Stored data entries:
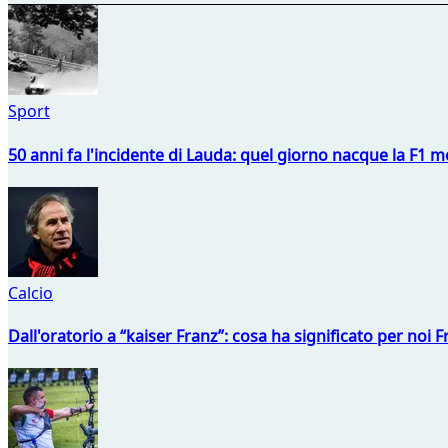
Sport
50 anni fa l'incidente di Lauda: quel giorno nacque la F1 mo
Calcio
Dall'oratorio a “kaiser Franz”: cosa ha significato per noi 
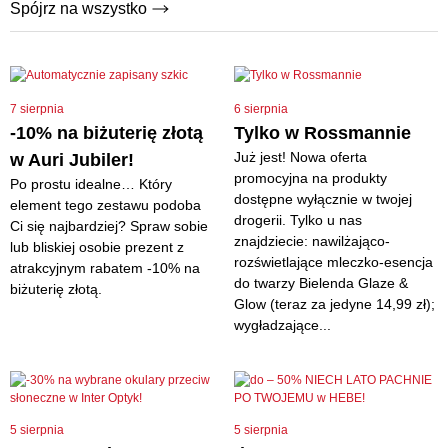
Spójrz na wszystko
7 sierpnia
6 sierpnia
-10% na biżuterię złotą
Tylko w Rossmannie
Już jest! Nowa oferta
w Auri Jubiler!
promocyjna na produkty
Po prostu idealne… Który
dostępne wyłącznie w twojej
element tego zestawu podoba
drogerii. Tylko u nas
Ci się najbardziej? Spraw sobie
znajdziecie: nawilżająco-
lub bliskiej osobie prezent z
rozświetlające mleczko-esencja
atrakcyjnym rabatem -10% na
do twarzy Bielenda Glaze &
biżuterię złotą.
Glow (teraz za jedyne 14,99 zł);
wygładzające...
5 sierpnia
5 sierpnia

* [Work to be completed] All lines holding the word "złotą" must be copied from the data.

* [Written response]
-10% na biżuterię złotą
biżuterię złotą.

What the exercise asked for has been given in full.